**QUESTIONS À TRAITER:**
[A] Les affirmations (i), (ii) et (iii) ci-dessous s'accordent-elles avec le texte sur la loi agraire ? Répondez à chacune par oui ou par non et citez les mots décisifs du texte.
(i) Les terres récupérées devaient être cédées à bas prix aux citoyens pauvres.
(ii) La loi fut dans l'ensemble respectée par les propriétaires.
(iii) Le peuple romain craignait de manquer d'auxiliaires pour le service militaire.
[B] D'après le texte sur la loi agraire, répondez brièvement aux questions suivantes.
(i) Combien de têtes de gros bétail un citoyen pouvait-il avoir au plus en troupeaux ?
(ii) Quel rôle les hommes libres pris au service des propriétaires devaient-ils remplir ?
(iii) Quelle sanction fut établie contre ceux qui refuseraient de se conformer à la loi ?
[C] Poursuivez le texte sur la loi agraire à partir de sa dernière phrase.

Οἱ μὲν δὴ τάδε νόμῳ περιλαβόντες ἐπώμοσαν ἐπὶ τῷ νόμῳ καὶ ζημίαν ὥρισαν, ἡγούμενοι τὴν λοιπὴν γῆν αὐτίκα τοῖς πένησι κατ' ὀλίγον διαπεπράσεσθαι· φροντὶς δ' οὐδεμία ἦν οὔτε τῶν νόμων οὔτε τῶν ὅρκων, ἀλλ' οἵτινες καὶ ἐδόκουν φροντίσαι, τὴν γῆν ἐς τοὺς οἰκείους ἐπὶ ὑποκρίσει διένεμον, οἱ δὲ πολλοὶ τέλεον κατεφρόνουν,
VIII. Cet état de chose excitait le mécontentement du peuple romain. Car il voyait que les auxiliaires pour le service militaire allaient lui manquer, et que le maintien de sa puissance serait compromis au milieu d'une si grande multitude d'esclaves. On n'imaginait pas néanmoins de remède à ce mal, parce qu'il n'était ni facile, ni absolument juste de dépouiller de leurs possessions, de leurs propriétés agrandies, améliorées, enrichies de bâtiments, tant de citoyens qui en jouissaient depuis si longues années. Les tribuns du peuple avaient en effet anciennement éprouvé de grandes difficultés pour faire passer une loi, qui portait que nui citoyen ne pourrait posséder de ces terres au-delà de cinq cents arpents, ni avoir en troupeaux au-dessus de cent têtes de gros et de cinquante têtes de menu bétail. La même loi avait enjoint aux propriétaires de prendre à leur service un nombre déterminé d'hommes libres, pour être les surveillants et les inspecteurs de leurs propriétés. Ces dispositions de la loi furent consacrées par la religion du serment. Une amende fut établie contre ceux qui refuseraient de s'y conformer; et les portions de terres récupérées en conséquence, l'on devait en disposer sur-le-champ en faveur des citoyens pauvres et les leur aliéner à vil prix. Mais ni la loi ni les serments ne furent respectés. Quelques citoyens, afin de sauver les apparences, firent, par des transactions frauduleuses, passer leur excédent de propriété sur la tête de leurs parents; le plus grand nombre bravèrent la loi complètement.

**DONNÉES ENREGISTRÉES:**
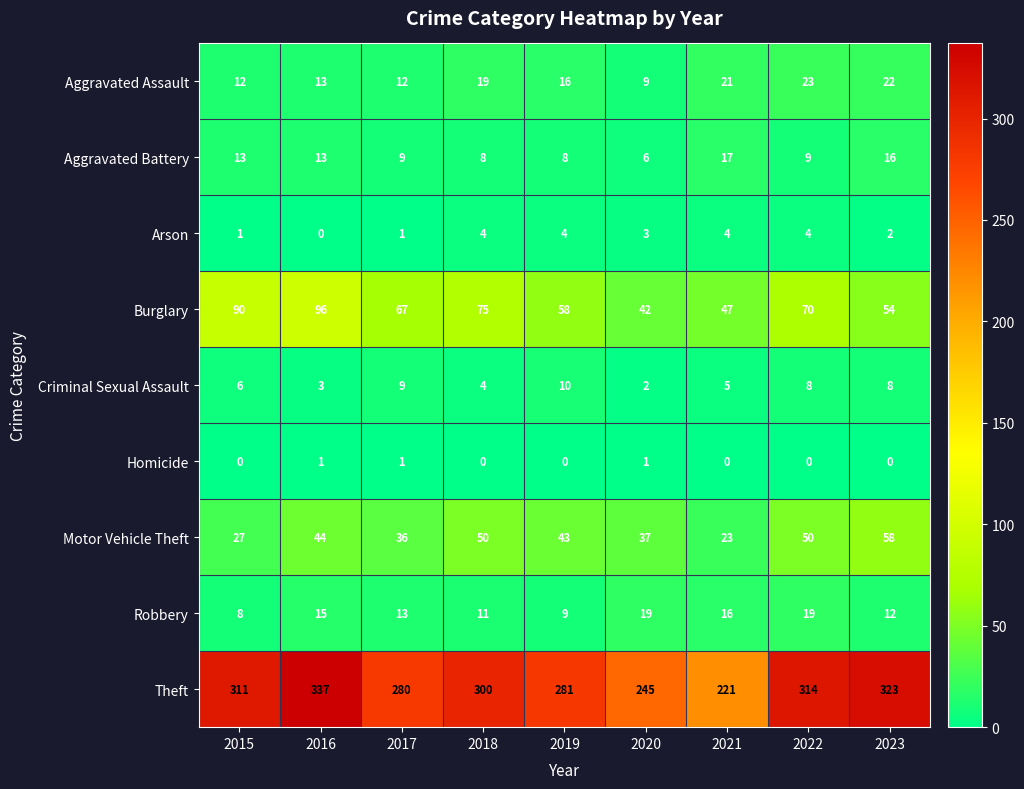

At how many categories does at least one series exceed 116?

9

**RÉSULTATS PAR TÂCHE:**
[A]
(i) Oui : « l'on devait en disposer sur-le-champ en faveur des citoyens pauvres et les leur aliéner à vil prix ».
(ii) Non : « Mais ni la loi ni les serments ne furent respectés. »
(iii) Oui : « il voyait que les auxiliaires pour le service militaire allaient lui manquer ».

[B]
(i) Cent têtes.
(ii) Ils devaient être les surveillants et les inspecteurs de leurs propriétés.
(iii) Une amende.

[C]
[9] μέχρι Τιβέριος Σεμπρώνιος Γράκχος, ἀνὴρ ἐπιφανὴς καὶ λαμπρὸς ἐς φιλοτιμίαν εἰπεῖν τε δυνατώτατος καὶ ἐκ τῶνδε ὁμοῦ πάντων γνωριμώτατος ἅπασι, δημαρχῶν ἐσεμνολόγησε περὶ τοῦ ᾿Ιταλικοῦ γένους ὡς εὐπολεμωτάτου τε καὶ συγγενοῦς, φθειρομένου δὲ κατ' ὀλίγον εἰς ἀπορίαν καὶ ὀλιγανδρίαν καὶ οὐδὲ ἐλπίδα ἔχοντος ἐς διόρθωσιν. ἐπὶ δὲ τῷ δουλικῷ δυσχεράνας ὡς ἀστρατεύτῳ καὶ οὔποτε ἐς δεσπότας πιστῷ, τὸ ἔναγχος ἐπήνεγκεν ἐν Σικελίᾳ δεσποτῶν πάθος ὑπὸ θεραπόντων γενόμενον, ηὐξημένων κἀκείνων ἀπὸ γεωργίας, καὶ τὸν ἐπ' αὐτοὺς ῾Ρωμαίων πόλεμον οὐ ῥᾴδιον οὐδὲ βραχύν, ἀλλὰ ἔς τε μῆκος χρόνου καὶ τροπὰς κινδύνων ποικίλας ἐκτραπέντα. ταῦτα δὲ εἰπὼν ἀνεκαίνιζε τὸν νόμον μηδένα τῶν πεντακοσίων πλέθρων πλέον ἔχειν. παισὶ δ' αὐτῶν ὑπὲρ τὸν παλαιὸν νόμον προσετίθει τὰ ἡμίσεα τούτων· καὶ τὴν λοιπὴν τρεῖς αἱρετοὺς ἄνδρας, ἐναλλασσομένους κατ' ἔτος, διανέμειν τοῖς πένησι.

IX. Tel était l'état des choses, lorsque Tiberius Sempronius Gracchus, citoyen noble, animé de la plus noble ambition, singulièrement distingué par son éloquence, et, à tous ces titres, le plus renommé de tous les Romains, étant arrivé au tribunat, fit un discours solennel touchant la situation des peuples de l'Italie.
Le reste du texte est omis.